Los impuestos dejados de pagar por la industria agroexportadora entre el 2005 y el 2020 ascenderán a fines de este año a unos S/ 2.900 millones. Debido a su expansión de la última década, en este período los impuestos no pagados sumarán S/ 2.365 millones. Si no se derogaba la ley en el Congreso, solo en el 2021 los agroexportadores hubiesen dejado de pagar otros S/ 450 millones aproximadamente.
Este hecho era suficiente para que los últimos gobiernos, y el MEF en particular, se cuestionasen si tras 15-20 años, las agroexportadoras necesitaban ese incentivo para ser competitivos internacionalmente; para preguntarnos si nuestros impuestos estaban financiando el desarrollo de algunas regiones del país o los bolsillos y el patrimonio de los dueños de las empresas; y para que la derecha y el gran empresariado que se opusieron siempre a elegir sectores ganadores y darles incentivos, dijesen hasta acá no más.
Porque, además, esto no es todo lo que hemos invertido como país en la agroexportación. Están también los millonarios proyectos de irrigación y el agua del acuífero de Ica consumida sin escrúpulos y sin una retribución que corresponda con el costo de oportunidad y con las externalidades negativas generadas. Asimismo, los S/ 250 millones anuales dejados de pagar a Essalud como parte del régimen.
Con todos esos beneficios, ¿cómo se permitió además un régimen desprotector de derechos laborales esenciales? Se argumenta que, desde que se dio la ley, el crecimiento de la producción, exportaciones y empleo ha sido exponencial; que sin ese régimen no hubiese sido posible. Y sí, es posible hacer esa correlación. Pero esa no es toda la explicación.
La mejor evidencia es que si no había protestas, los agroexportadores habrían seguido diez años más sin pagar, como mínimo, S/ 450 millones anuales en tributos, mientras pagaban salarios cercanos a la remuneración mínima en pleno boom.

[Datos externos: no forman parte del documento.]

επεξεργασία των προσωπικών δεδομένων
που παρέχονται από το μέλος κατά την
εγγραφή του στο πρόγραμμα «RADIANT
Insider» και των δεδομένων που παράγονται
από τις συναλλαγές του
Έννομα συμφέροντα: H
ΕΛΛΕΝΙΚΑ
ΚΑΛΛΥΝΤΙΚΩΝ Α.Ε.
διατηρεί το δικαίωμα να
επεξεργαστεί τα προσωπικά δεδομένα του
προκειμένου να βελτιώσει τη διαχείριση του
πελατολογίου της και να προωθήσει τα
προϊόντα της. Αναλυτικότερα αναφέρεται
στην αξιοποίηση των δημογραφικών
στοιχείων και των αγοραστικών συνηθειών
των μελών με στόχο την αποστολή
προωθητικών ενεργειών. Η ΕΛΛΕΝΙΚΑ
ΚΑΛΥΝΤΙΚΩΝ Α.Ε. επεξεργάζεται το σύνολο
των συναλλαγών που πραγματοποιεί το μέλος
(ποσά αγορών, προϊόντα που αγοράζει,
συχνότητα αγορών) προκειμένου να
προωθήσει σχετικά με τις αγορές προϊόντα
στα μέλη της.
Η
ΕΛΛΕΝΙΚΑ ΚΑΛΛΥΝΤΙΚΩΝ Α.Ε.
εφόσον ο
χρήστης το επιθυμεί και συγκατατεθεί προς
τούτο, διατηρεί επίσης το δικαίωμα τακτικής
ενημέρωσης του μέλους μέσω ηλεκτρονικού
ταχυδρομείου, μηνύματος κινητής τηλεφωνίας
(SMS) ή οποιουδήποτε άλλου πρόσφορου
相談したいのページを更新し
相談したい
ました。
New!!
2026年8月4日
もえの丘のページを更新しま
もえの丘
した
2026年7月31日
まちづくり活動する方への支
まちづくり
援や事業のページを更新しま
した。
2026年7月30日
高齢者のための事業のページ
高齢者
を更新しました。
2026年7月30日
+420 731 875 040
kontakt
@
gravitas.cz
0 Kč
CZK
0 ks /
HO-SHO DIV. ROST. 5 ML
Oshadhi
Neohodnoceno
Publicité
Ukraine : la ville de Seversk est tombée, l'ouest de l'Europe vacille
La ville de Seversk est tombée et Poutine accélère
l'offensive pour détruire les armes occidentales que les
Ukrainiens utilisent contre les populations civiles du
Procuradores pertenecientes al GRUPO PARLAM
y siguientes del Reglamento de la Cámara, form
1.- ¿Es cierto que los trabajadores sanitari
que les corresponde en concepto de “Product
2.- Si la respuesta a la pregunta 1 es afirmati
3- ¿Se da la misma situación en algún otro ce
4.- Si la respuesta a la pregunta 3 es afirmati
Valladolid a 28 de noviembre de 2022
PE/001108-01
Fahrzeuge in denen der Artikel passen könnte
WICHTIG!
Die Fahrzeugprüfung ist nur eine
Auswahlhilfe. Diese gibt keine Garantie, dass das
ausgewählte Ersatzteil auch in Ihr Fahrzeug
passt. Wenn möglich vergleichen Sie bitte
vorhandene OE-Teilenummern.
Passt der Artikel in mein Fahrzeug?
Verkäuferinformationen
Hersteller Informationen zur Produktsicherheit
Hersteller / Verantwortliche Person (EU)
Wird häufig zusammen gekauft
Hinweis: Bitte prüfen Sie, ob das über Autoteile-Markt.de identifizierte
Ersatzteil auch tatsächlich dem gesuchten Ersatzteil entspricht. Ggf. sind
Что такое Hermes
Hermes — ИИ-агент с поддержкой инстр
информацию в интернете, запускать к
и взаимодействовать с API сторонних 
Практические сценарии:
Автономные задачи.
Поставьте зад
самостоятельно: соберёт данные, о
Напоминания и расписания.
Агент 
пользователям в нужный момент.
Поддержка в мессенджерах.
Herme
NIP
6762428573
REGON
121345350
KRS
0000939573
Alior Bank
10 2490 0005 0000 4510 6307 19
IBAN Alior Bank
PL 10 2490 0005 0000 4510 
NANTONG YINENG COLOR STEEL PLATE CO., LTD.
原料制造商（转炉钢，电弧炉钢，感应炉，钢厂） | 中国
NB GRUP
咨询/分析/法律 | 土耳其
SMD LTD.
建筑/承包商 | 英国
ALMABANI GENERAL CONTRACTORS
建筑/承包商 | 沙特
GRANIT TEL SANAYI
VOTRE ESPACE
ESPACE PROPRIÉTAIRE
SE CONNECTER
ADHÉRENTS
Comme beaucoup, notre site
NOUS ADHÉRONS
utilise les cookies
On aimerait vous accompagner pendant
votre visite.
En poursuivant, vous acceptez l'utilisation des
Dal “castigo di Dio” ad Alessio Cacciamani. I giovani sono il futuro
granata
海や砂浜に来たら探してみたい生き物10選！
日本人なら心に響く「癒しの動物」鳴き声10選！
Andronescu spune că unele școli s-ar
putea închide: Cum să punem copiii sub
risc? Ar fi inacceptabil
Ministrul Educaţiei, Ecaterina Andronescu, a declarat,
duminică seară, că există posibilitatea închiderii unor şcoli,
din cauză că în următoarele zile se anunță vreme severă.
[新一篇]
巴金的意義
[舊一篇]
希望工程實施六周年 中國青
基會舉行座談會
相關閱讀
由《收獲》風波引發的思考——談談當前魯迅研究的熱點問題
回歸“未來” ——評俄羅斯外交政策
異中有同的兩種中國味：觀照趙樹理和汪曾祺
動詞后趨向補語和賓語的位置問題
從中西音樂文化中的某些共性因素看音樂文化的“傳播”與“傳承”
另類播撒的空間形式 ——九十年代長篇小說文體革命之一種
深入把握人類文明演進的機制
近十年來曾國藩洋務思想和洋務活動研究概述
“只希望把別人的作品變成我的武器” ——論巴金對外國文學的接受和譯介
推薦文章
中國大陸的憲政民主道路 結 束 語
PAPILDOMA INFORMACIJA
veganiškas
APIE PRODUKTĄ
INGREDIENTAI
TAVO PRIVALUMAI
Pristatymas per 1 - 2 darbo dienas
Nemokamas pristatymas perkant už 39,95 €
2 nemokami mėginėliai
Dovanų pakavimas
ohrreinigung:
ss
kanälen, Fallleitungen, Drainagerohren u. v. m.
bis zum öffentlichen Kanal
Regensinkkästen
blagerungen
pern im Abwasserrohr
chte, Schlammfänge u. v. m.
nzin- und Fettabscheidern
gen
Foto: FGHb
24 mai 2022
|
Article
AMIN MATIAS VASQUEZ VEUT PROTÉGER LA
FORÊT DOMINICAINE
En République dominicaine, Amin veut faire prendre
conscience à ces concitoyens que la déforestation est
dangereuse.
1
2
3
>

No es la única señal de que nada hubiese cambiado. Los últimos gobiernos no tuvieron siquiera la intención de condicionar dichos beneficios al cumplimiento de requisitos laborales, ambientales o a invertir en capacitación e innovación. Tampoco de verificar si la diversificación de productos en al menos las grandes empresas (que representan más del 70% del empleo bajo el régimen) permitía considerar condiciones mínimas de trabajo.
Porque si es como afirman los defensores del régimen, es decir, que los mercados de destino exigen estándares más altos que la legislación local, ¿cuál sería el perjuicio de aplicarlos al menos a las grandes empresas? ¿Por qué no condicionar los beneficios solo para que las pequeñas y medianas se diversifiquen e incorporen mejores estándares? ¿Por qué no promover la sindicalización para crear canales claros y contrapesos de negociación, y así redistribuir mejor los beneficios del boom?
Así cueste aceptarlo, las cosas se han dado así porque prevalecen lógicas desfasadas: que la acumulación de capital y el crecimiento del PBI pueden darse a cualquier costo; que las grandes inversiones nos hacen un favor generando empleo; que basta con el “chorreo” puro y duro, que la gente tiene que entender que es el costo del progreso. Se trata, en realidad, de la reproducción del “cholo barato” en el siglo XXI.
Por ello, defender el régimen tal como estaba no es ser liberal. Es mercantilismo puro. Si en algo retrocedemos, en principio será responsabilidad de quienes no aprenden a renunciar a una parte de sus privilegios. Pero lo que toca ahora es pensar en un esquema que permita que siga el auge del sector y una mejor distribución de sus beneficios.